Helen Eriksen

Coherence, responsible insistence, and more meaning. Now.

This blog evolved to begin on a psychological note and end on a slightly political tone. First, the psychological tone:

In our calendar, we have just entered a new year. For many of us, this means reflecting on the past year and perhaps considering what we want from 2017 – the new year. Some think in terms of New Year's resolutions – what do I want to change, do differently, quit, let go of, add, start, do better?

Who and what, including oneself, would it be good to forgive? What benefited me, where did I contribute positively? What would I like to do more of and in what ways? Where did I give while growing from it? What and where do I want to give in the new year, while growing from it? Perhaps in entirely different ways, in different places, with different people. Or in the same ways and the same places.

And one can almost hear it... our energy goes where our focus is, as the original New Zealanders are quoted as saying: "Energy goes where attention flows." So, what do you want to spend your energy and life force on, what do you want to focus on? What makes sense and is meaningful to focus on?

And then there's something about having a focus; it can be wise, insightful, and appropriate for each of us, individually and collectively, to have reflected on what our intention is with what we focus on, with what we do. Why are we doing it, really? Intention comes from the Latin word "intention," meaning purpose. So, what is the conscious purpose or our conscious goal with our actions? And do we know each other's purpose, and thus each other's deepest motivation? It is essential that as leaders, employees, and humans, we share precisely that with each other because some researchers believe that, in our human nature, we are much more purpose-driven than career-driven. Not only does it make more sense, but it also increases motivation in a workday when we have shared knowledge about the larger purpose each of us contributes to since most people actually want to do good. Really good. And want to ensure that they do it well enough.

My claim is that the more conscious we are about our intention, about being who we are, doing what we do, the more we can reduce any feelings of powerlessness over not being able to control something or not having an influence on anything. Because then we at least know a little more about what we are up to, and we give ourselves the significant gift that is worth both values and ethics – to be more aware of the kind of people we are and the purpose our being and doing serve.

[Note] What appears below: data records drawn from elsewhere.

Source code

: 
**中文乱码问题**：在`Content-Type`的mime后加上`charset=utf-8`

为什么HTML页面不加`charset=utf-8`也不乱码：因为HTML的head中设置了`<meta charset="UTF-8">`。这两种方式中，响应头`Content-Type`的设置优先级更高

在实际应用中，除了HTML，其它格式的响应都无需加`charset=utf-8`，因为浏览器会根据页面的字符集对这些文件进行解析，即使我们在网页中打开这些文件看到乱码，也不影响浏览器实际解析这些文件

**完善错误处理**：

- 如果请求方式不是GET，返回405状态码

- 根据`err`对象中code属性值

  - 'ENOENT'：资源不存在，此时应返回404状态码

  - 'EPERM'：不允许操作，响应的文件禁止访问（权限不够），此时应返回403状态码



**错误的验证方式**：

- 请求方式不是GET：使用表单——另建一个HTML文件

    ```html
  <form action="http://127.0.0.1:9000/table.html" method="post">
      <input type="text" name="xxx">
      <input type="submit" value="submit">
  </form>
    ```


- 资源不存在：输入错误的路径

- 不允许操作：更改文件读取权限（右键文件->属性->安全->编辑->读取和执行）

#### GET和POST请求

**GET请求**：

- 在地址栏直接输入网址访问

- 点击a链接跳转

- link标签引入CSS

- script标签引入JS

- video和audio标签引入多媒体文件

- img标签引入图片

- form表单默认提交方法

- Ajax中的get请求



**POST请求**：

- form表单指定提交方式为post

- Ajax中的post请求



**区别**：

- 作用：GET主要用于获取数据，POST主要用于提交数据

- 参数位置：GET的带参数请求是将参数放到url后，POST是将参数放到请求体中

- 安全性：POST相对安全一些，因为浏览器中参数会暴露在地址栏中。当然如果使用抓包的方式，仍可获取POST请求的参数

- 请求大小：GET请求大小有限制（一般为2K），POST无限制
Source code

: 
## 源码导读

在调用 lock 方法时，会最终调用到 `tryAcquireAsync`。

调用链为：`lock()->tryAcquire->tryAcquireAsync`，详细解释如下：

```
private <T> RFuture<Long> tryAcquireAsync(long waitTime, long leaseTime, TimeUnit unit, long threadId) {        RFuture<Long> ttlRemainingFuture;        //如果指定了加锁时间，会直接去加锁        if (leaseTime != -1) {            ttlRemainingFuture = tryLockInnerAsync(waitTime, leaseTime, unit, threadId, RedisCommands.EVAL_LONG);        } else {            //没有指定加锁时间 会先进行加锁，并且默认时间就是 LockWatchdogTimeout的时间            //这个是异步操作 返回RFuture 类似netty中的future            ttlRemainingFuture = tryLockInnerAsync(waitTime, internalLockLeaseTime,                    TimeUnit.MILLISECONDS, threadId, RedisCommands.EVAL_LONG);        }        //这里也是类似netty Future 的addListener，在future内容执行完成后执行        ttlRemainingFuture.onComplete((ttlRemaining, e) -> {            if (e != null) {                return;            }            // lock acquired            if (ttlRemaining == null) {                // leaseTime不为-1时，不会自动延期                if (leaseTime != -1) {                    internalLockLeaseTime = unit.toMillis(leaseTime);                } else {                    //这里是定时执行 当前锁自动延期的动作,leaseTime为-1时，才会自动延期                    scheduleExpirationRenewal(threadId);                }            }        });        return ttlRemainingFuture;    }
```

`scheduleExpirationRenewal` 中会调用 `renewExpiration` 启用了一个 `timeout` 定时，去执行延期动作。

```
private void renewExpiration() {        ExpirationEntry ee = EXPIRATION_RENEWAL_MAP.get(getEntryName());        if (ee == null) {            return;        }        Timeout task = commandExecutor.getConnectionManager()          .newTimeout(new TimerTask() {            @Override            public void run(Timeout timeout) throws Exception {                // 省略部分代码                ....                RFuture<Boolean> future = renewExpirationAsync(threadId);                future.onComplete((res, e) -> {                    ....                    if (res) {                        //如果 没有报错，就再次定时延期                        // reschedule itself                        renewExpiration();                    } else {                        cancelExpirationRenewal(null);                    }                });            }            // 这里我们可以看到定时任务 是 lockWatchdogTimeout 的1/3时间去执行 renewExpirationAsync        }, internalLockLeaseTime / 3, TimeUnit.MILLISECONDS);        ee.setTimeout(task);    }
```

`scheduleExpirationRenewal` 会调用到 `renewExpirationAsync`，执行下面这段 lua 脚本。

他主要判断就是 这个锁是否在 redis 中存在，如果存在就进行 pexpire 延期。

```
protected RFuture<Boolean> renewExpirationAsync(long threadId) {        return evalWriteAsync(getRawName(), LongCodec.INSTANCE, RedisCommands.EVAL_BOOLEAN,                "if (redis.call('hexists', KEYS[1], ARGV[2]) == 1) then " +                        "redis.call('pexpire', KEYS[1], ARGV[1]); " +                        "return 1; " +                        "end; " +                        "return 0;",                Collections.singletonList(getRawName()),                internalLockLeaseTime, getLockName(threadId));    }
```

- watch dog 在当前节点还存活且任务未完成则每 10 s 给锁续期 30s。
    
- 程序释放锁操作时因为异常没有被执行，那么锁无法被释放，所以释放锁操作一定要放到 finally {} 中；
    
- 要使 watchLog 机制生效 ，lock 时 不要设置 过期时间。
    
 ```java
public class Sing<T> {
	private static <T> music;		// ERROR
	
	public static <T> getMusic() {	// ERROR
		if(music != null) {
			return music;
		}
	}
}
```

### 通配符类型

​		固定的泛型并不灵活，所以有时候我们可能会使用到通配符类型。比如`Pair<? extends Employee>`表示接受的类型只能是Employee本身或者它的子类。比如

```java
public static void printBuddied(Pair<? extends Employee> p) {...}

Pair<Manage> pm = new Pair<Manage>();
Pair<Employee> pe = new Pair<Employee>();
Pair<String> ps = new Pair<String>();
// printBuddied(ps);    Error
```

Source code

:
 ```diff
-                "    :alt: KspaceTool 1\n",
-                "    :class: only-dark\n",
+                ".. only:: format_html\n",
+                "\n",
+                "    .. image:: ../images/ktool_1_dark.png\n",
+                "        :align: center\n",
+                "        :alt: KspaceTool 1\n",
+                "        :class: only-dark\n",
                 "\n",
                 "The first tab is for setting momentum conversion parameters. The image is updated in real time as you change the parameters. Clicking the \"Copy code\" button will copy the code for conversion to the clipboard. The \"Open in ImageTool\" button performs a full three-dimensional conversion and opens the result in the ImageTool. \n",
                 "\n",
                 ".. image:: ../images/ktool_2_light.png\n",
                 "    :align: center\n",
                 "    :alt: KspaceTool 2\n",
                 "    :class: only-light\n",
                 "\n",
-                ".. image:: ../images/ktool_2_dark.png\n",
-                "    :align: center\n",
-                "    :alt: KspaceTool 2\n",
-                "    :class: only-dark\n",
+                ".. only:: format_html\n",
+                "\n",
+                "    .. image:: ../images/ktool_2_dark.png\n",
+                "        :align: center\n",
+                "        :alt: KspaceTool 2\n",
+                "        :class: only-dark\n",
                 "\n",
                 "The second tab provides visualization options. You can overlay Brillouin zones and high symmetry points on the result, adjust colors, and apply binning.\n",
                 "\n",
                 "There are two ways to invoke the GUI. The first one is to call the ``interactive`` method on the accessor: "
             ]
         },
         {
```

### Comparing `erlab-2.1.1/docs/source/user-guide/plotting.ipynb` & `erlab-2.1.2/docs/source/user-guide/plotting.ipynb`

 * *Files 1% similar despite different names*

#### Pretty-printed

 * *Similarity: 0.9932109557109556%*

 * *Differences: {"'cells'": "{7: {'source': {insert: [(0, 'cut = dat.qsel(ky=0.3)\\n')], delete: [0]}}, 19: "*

Perhaps it would be very beneficial to start the year, each month, each day, by lovingly, kindly, relevantly, and constructively exploring with ourselves and each other: If we are to do something sustainable, with ourselves and each other, something that can naturally support ourselves and each other, it is crucial not just to have thought about but shared, and continue to exchange, what our purpose is with what we do and support ourselves and each other in finding that purpose, that intention. Because if we do that and can do that, the meaningful aspects will likely naturally begin to emerge from the purpose-building cracks. And therein lies an enormous potential for well-being.

And sometimes, it will happen that with certain things, we can come to the realization that enough is enough. That we have tried long enough with more of the same, such as optimizations, lean methods, and savings, dehumanization, massive squeezing, layoffs, often among those executing in society's structures – the foot soldiers, as I call them: all the citizens whose work involves direct interaction with fellow citizens, such as social and health care assistants, doctors, nurses, medical secretaries, teachers, educators, social workers, physiotherapists, occupational therapists, instructors, and initiators of various kinds and characters. In contrast to bureaucrats, politicians, board members, etc., who make decisions and initiate reforms very often without involving the affected and their extensive and valuable experience in their considerations leading to the final adoption of laws, reforms, and strategic goals.

And when enough is enough, when we reach the time for a crucial and decisive factor at all levels: the importance of persistent, constructive, solution-oriented insistence on real accountability from a country's decision-makers. Accountability understood as the duty each of us as individuals has to actively use our ability to respond to the repeated calls from, for example, highly knowledgeable professionals and researchers at the country's hospitals and psychiatric departments about understaffing, from the country's universities about too few teaching hours, factual calls from a variety of professional groups over many years that the purposeless demands for increased registration and documentation have created such massive administrative humps that the result is often a hollowed and weakened core service.

And we haven't even reached the climate crisis, and what do we do with the EU, the global refugee situation, and so on.

We have to start somewhere. And we can conveniently start by making our ranks sustainable, thus strengthening ourselves to take care of the many and significant decisions that concern the rest of the world, for which we also have a contributing responsibility. So it's urgent. We can't keep doing more of the same, and if we're honest, and we should be, that's what we witness, again and again. It's a masquerade. And we waste precious time and many unnecessary and useless economic and human resources on it.

There is a need for persistent, solution-oriented, insistent broad popular uprising about something fundamental in the system's mindset and approach to the administration of both human and economic resources that must and should change – a persistent, contributing, solution-oriented insistence on sustainable structures, sustainable leadership, companionship, and cooperation, an insistence on coherent perspectives and society-building structures that naturally make it possible to give while growing, each of us and together in a real democracy with real participation. If not for us, then for our descendants.

One could insist on that, don't you think?